What to do:
In the episode review, repeat word for word the part between "Through the years, episode" and "kind of worked.", inclusive.

Passage shown:
--- Start ---
Through the years, episode twelve has been a mix of okay filler and some truly classic Supernatural installments. This episode falls squarely in the middle for me. I enjoyed most all the elements of this episode and despite its lack of overall season-plot momentum, it kind of worked.
There isn't that much to discuss really, but let's take a look at what the good, the bad and the ugly (surprisingly little of the latter, actually).
This episode wasted no time diving into the action with Sam and Dean pursuing an unknown foe and Dean disappearing in a flash of red energy. We then travel back two days to see what led us to this moment.
Dean is researching Dick Roman, again, and Sam is sound asleep only to be woken up by his cell phone. This scene worked for me on many levels. To begin with I thought it was shot well - the lighting of just the computer glow and the sounds of night in the background really underscored the middle of the night feeling, and emphasized Dean is wide awake holding onto every scrap of information he can get on Roman.
The exchange between Sam and Dean worked too, because we had the brotherly banter stuff ("Don't give me that dirty diaper look, I ain't calling ya") as well as a more subtle nod to Dean's obsessive behaviour ("I hope you're watching cartoon smut, because reading Dick Roman crap over and over again is just self punishment"). Subtly is something I've felt Supernatural has been lacking in recent episodes, with an especially heavy handed hammer approach to the personal troubles of the characters.
Jody Mills has rejoined the hunt, so to speak, notifying our leads of a case that sounds right up their alley. This is a character that I like to see, she has spunk but she also knows how to defer to the experts and trust them. I appreciated the reference to Bobby and the emotion in her voice as it was present but not overbearing on the exchange.
Paper Covers Rock
The boys head to Canton, Ohio and speak to an eye witness who was greatly entertaining is his account of what had happened to his neighbour. This character reminded me of such star witnesses as big cup guy Ed from Monster Movie. Sam and Dean also take up residence in a dilapidated house, I suppose because they are still staying off Leviathan radar and don't want their credit cards flagged. They also continue to use generic names like "Smith" for their fake FBI credentials.
One thing that confused me was what the Rock Paper Scissors thing was about. I suppose it was to decide who got the bedroom - but these rooms are certainly big enough that Dean did not need to sleep in the "semi-functioning" bathroom and it isn't as though there was an actual bed to fight about. I think this was just sort of a filler/comedy scene, and because we got to continue the running joke of Dean losing RPS to Sam, it was okay.
--- End ---
Stored records
--- Start ---
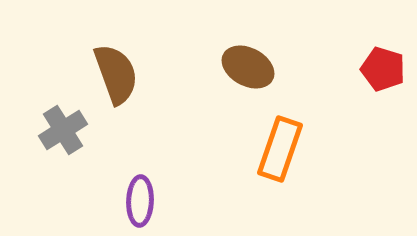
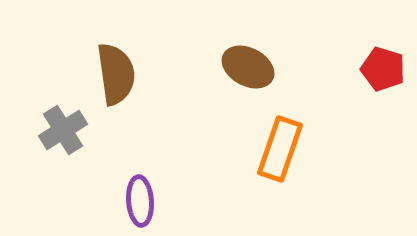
brown semicircle: rotated 12 degrees clockwise
purple ellipse: rotated 6 degrees counterclockwise
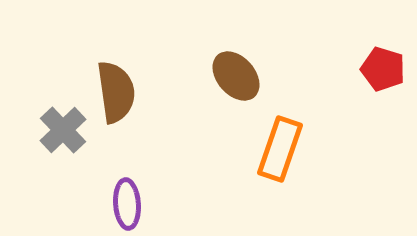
brown ellipse: moved 12 px left, 9 px down; rotated 21 degrees clockwise
brown semicircle: moved 18 px down
gray cross: rotated 12 degrees counterclockwise
purple ellipse: moved 13 px left, 3 px down
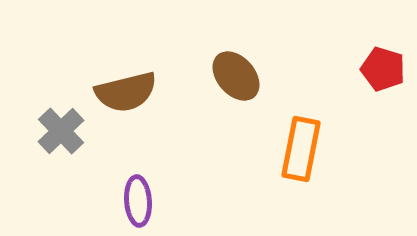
brown semicircle: moved 10 px right; rotated 84 degrees clockwise
gray cross: moved 2 px left, 1 px down
orange rectangle: moved 21 px right; rotated 8 degrees counterclockwise
purple ellipse: moved 11 px right, 3 px up
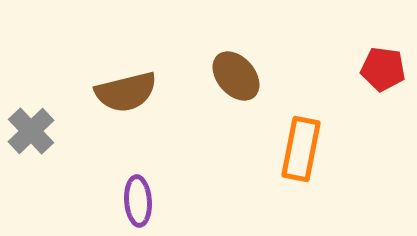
red pentagon: rotated 9 degrees counterclockwise
gray cross: moved 30 px left
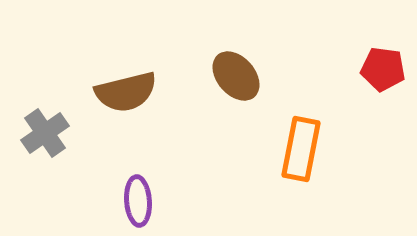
gray cross: moved 14 px right, 2 px down; rotated 9 degrees clockwise
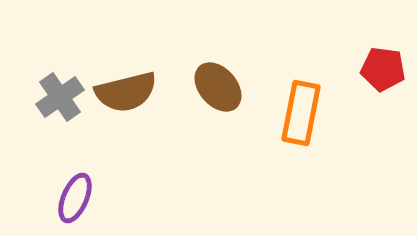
brown ellipse: moved 18 px left, 11 px down
gray cross: moved 15 px right, 36 px up
orange rectangle: moved 36 px up
purple ellipse: moved 63 px left, 3 px up; rotated 27 degrees clockwise
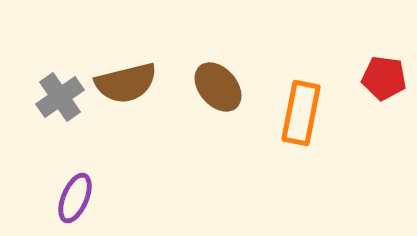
red pentagon: moved 1 px right, 9 px down
brown semicircle: moved 9 px up
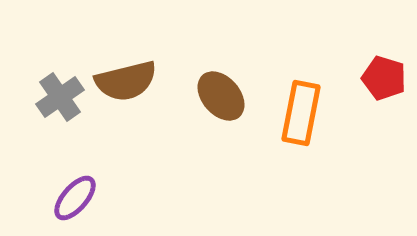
red pentagon: rotated 9 degrees clockwise
brown semicircle: moved 2 px up
brown ellipse: moved 3 px right, 9 px down
purple ellipse: rotated 18 degrees clockwise
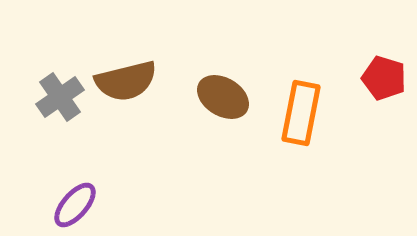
brown ellipse: moved 2 px right, 1 px down; rotated 18 degrees counterclockwise
purple ellipse: moved 7 px down
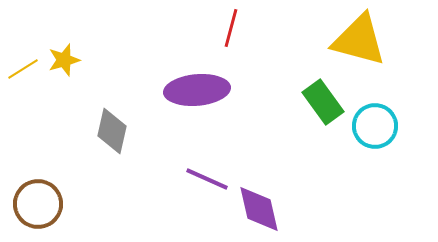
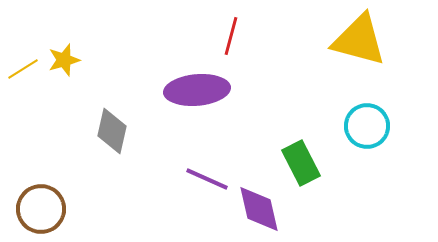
red line: moved 8 px down
green rectangle: moved 22 px left, 61 px down; rotated 9 degrees clockwise
cyan circle: moved 8 px left
brown circle: moved 3 px right, 5 px down
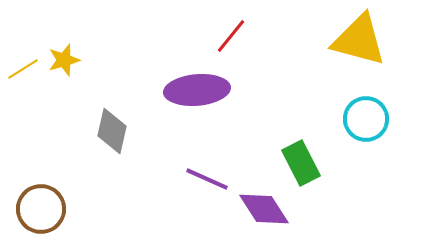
red line: rotated 24 degrees clockwise
cyan circle: moved 1 px left, 7 px up
purple diamond: moved 5 px right; rotated 20 degrees counterclockwise
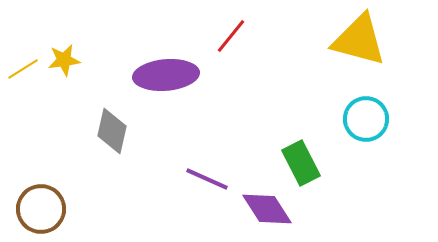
yellow star: rotated 8 degrees clockwise
purple ellipse: moved 31 px left, 15 px up
purple diamond: moved 3 px right
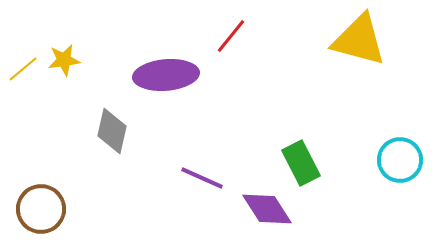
yellow line: rotated 8 degrees counterclockwise
cyan circle: moved 34 px right, 41 px down
purple line: moved 5 px left, 1 px up
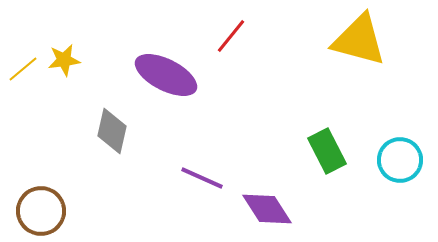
purple ellipse: rotated 32 degrees clockwise
green rectangle: moved 26 px right, 12 px up
brown circle: moved 2 px down
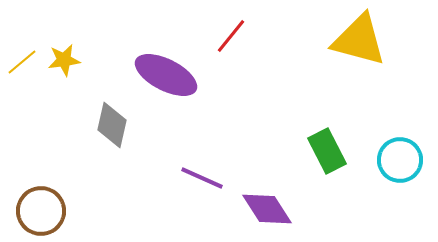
yellow line: moved 1 px left, 7 px up
gray diamond: moved 6 px up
--- End ---
Solution to the problem:
Through the years, episode twelve has been a mix of okay filler and some truly classic Supernatural installments. This episode falls squarely in the middle for me. I enjoyed most all the elements of this episode and despite its lack of overall season-plot momentum, it kind of worked.